[Source document]
Kremlin: New sanctions underline Obama administration’s ‘unpredictable & aggressive’ foreign policy

December 29, 2016 at 16:15
The new US sanctions against Russia are another manifestation of the unpredictable and aggressive foreign policy by the Obama administration, Dmitry Peskov, the Kremlin press-secretary, said.

In our point of view such actions of the US current administration are a manifestation of an unpredictable and even aggressive foreign policy,” Peskov told the journalists.

"We regret the fact that this decision was taken by the US administration and President Obama personally," he said. 

"As it said before, we consider this decision and these sanctions unjustified and illegal under international law," the presidential spokesman added.

The US restrictions won’t be left unanswered by Moscow, Peskov said, promising “adequate, reciprocal” reaction “that will deliver significant discomfort to the US side in the same areas.”

However, he added that “there’s no need to rush” with the countermeasures against Washington.

"Considering the current transition period in Washington, we still expect that we’ll be able to get rid of such clumsy actions… of behaving like a bull in a china shop, and that we’ll be able to make mutual joint steps to enter on the path of normalization of our bilateral relations," the spokesman said.

Earlier on Thursday, Obama announced set of counter measures in response to what he called “the Russian government’s aggressive harassment of US officials and cyber operations aimed at the US election.”

[Using the information]
- a) From Peskov's quoted words in the article on the Kremlin's response to new US sanctions, list every adjective he uses to describe the US policy, decision, sanctions or actions.
- b) Please carry on the article on the Kremlin's response to new US sanctions, starting after its final sentence.
You will not need the material that comes after this article.

[Dataset records]

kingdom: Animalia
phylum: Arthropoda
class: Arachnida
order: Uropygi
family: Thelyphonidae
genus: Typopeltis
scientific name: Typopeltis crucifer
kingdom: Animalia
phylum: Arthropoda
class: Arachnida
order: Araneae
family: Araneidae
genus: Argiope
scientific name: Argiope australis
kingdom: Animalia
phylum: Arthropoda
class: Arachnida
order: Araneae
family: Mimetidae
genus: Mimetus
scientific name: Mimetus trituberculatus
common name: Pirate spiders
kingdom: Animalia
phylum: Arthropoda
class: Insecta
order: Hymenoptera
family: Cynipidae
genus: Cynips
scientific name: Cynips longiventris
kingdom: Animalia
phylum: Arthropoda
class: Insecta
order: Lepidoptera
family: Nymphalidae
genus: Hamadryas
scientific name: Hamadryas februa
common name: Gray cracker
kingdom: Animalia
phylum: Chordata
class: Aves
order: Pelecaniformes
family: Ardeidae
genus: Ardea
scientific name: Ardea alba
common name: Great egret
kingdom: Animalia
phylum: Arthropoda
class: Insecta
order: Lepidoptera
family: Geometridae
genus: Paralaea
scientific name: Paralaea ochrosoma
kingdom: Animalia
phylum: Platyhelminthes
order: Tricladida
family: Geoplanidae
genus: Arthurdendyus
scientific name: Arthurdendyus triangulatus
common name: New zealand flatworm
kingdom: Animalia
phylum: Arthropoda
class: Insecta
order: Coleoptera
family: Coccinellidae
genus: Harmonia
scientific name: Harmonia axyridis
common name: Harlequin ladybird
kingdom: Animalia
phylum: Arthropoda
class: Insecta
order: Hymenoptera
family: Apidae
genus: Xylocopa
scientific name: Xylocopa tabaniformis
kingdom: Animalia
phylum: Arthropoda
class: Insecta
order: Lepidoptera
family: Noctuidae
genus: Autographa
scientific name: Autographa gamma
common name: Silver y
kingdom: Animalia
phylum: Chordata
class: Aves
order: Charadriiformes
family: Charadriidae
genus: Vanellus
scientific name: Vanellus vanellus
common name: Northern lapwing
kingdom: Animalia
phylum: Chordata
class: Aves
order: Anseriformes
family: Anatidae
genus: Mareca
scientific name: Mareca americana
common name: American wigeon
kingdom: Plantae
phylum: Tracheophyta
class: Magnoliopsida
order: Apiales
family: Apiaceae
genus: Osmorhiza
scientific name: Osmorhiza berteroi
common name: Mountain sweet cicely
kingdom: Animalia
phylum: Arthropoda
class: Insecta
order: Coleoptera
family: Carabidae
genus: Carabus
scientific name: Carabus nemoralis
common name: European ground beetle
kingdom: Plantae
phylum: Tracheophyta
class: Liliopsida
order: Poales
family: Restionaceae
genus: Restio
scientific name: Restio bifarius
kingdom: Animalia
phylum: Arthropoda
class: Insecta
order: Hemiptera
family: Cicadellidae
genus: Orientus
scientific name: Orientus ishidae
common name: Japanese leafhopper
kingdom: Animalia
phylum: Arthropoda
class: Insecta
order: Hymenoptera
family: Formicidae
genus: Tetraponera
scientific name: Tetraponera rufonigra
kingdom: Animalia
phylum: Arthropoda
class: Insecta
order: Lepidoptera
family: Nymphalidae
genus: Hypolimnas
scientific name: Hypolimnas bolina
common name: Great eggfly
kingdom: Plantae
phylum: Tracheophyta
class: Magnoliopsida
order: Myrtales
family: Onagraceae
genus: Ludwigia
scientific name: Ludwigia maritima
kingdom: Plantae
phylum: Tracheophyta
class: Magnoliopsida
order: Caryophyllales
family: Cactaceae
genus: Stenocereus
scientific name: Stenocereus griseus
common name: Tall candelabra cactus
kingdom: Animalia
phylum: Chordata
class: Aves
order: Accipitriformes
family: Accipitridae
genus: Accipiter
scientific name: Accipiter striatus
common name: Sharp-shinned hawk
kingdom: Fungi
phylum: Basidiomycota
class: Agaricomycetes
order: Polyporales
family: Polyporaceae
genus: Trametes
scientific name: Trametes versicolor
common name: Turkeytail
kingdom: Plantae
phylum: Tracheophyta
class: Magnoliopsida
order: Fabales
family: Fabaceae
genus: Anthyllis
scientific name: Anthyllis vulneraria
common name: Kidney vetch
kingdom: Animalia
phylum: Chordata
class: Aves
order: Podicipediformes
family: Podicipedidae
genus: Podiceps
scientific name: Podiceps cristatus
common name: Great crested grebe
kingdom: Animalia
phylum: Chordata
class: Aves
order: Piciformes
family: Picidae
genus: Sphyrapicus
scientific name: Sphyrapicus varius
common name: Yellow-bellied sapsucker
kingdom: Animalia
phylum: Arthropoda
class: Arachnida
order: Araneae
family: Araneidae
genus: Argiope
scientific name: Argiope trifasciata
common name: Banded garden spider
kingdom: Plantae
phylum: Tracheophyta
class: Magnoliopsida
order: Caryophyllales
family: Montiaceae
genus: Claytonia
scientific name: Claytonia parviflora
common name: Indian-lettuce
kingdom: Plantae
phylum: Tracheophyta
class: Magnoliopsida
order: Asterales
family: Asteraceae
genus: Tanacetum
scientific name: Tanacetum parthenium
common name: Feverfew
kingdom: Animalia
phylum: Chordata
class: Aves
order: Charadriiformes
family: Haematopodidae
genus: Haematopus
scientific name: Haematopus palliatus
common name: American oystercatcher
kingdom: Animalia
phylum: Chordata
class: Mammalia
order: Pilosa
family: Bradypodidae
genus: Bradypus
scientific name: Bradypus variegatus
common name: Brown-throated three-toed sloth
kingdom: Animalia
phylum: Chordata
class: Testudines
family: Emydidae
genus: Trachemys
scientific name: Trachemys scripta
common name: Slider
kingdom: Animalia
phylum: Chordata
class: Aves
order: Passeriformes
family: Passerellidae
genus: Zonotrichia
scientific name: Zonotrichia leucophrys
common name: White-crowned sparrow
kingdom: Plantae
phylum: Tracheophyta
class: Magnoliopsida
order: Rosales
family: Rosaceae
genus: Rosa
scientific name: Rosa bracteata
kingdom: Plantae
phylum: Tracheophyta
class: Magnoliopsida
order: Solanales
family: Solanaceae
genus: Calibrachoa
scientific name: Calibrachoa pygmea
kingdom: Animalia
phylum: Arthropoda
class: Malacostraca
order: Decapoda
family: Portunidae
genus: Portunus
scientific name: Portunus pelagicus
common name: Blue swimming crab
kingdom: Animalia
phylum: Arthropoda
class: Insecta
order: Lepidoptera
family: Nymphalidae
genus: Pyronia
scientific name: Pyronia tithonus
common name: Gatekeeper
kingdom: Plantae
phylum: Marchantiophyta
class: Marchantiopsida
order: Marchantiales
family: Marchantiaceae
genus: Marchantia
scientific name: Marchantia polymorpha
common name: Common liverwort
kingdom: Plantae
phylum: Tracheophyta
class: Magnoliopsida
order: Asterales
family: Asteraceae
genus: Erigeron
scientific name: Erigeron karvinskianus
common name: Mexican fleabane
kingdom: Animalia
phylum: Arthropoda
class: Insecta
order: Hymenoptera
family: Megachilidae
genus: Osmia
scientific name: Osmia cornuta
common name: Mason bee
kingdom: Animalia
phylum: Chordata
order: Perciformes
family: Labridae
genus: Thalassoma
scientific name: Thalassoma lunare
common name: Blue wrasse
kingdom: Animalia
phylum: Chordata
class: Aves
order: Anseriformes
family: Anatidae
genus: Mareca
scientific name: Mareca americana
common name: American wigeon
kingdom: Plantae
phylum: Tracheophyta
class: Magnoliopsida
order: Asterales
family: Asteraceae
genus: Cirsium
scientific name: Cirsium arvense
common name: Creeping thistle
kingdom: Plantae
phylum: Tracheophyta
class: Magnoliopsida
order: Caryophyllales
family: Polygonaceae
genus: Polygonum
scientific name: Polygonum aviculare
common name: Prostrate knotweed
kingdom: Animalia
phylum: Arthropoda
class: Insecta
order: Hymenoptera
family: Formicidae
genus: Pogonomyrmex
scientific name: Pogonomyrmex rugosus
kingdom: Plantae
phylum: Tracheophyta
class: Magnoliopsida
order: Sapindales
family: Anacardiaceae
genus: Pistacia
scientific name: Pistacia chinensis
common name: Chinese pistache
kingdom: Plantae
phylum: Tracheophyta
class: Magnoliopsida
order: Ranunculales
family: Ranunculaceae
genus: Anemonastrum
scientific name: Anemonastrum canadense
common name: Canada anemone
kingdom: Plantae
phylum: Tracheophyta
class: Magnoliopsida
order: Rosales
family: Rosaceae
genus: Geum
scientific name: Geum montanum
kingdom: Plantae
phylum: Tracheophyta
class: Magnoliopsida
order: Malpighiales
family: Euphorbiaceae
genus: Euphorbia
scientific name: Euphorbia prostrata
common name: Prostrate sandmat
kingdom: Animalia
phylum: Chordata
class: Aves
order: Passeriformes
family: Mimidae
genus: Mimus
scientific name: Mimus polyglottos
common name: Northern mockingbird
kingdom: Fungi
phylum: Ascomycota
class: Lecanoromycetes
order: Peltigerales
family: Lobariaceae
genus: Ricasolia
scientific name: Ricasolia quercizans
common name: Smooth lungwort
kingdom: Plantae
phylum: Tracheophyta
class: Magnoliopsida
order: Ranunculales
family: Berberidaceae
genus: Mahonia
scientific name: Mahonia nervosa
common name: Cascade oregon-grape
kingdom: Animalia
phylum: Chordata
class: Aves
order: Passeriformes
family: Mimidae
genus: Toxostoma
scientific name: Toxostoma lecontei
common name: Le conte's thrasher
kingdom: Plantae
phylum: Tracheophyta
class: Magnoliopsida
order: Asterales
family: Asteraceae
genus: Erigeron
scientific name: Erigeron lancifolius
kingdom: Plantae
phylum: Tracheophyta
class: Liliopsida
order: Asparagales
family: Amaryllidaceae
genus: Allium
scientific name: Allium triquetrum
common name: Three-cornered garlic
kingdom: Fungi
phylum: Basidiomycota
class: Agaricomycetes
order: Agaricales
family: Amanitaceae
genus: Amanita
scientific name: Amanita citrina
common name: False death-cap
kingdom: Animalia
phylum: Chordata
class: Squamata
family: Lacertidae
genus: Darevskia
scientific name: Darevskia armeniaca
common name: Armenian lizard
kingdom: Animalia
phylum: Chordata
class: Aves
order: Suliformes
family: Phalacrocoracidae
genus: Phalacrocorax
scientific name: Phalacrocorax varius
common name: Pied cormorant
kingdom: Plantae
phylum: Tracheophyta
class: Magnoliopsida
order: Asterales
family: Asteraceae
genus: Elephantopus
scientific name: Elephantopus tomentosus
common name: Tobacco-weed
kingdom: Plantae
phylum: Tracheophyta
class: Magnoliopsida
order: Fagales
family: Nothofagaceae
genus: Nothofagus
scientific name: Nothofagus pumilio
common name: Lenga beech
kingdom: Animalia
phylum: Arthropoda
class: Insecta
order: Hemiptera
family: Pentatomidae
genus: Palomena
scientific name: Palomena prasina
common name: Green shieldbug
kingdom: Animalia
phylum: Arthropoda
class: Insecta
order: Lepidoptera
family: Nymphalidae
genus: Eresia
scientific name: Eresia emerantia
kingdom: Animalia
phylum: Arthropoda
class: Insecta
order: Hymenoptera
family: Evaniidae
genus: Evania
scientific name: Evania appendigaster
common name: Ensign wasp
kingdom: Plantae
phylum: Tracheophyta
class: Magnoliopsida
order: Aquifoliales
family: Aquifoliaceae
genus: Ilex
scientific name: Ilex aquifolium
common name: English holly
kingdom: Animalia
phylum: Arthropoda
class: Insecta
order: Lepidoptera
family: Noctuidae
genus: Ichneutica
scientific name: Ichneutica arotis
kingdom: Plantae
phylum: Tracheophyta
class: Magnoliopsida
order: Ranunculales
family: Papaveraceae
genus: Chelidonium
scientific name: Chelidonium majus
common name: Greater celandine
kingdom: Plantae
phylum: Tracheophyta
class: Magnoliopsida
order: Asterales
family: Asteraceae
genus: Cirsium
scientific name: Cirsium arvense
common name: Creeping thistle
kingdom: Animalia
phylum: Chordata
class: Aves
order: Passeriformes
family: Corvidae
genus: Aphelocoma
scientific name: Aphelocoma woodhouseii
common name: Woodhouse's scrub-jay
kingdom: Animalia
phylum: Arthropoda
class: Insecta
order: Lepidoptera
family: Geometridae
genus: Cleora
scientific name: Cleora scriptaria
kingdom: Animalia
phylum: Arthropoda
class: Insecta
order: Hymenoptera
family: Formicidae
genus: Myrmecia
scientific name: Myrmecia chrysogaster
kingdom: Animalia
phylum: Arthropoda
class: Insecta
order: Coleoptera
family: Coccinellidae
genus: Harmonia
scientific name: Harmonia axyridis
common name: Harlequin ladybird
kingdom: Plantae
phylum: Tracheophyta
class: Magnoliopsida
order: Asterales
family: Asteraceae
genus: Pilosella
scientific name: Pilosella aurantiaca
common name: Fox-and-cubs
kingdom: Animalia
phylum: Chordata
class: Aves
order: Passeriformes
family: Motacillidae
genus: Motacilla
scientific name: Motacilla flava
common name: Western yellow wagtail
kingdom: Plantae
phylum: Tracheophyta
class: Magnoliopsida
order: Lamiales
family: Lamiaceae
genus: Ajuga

[Response list]
- a) unpredictable, aggressive, unjustified, illegal, clumsy

- b)
Thirty-five Russian diplomats have been expelled from the US, with the president calling them “intelligence operatives” and also announcing the closure of two Russian compounds, in New York and Maryland.

According to Obama, nine Russian entities, including the GRU (Russian Military Intelligence) and the FSB (Federal Security Service), were sanctioned.

Four individual GRU officers of the GRU and three companies that “provided material support to the GRU’s cyber operations” were also among the blacklisted.

The Obama administration and the losing Democratic presidential candidate, Hillary Clinton, have accused Moscow of being behind cyberattacks that targeted Clinton and her campaign chairman, John Podesta, during their campaign.

They said that the whistleblower website WikiLeaks obtained the damaging hacked emails, which dashed Clinton’s chances to win, from Russian intelligence agencies.

The claims were denied by both WikiLeaks and Moscow on numerous occasions, with Peskov earlier calling them “nonsense” in an interview with RT.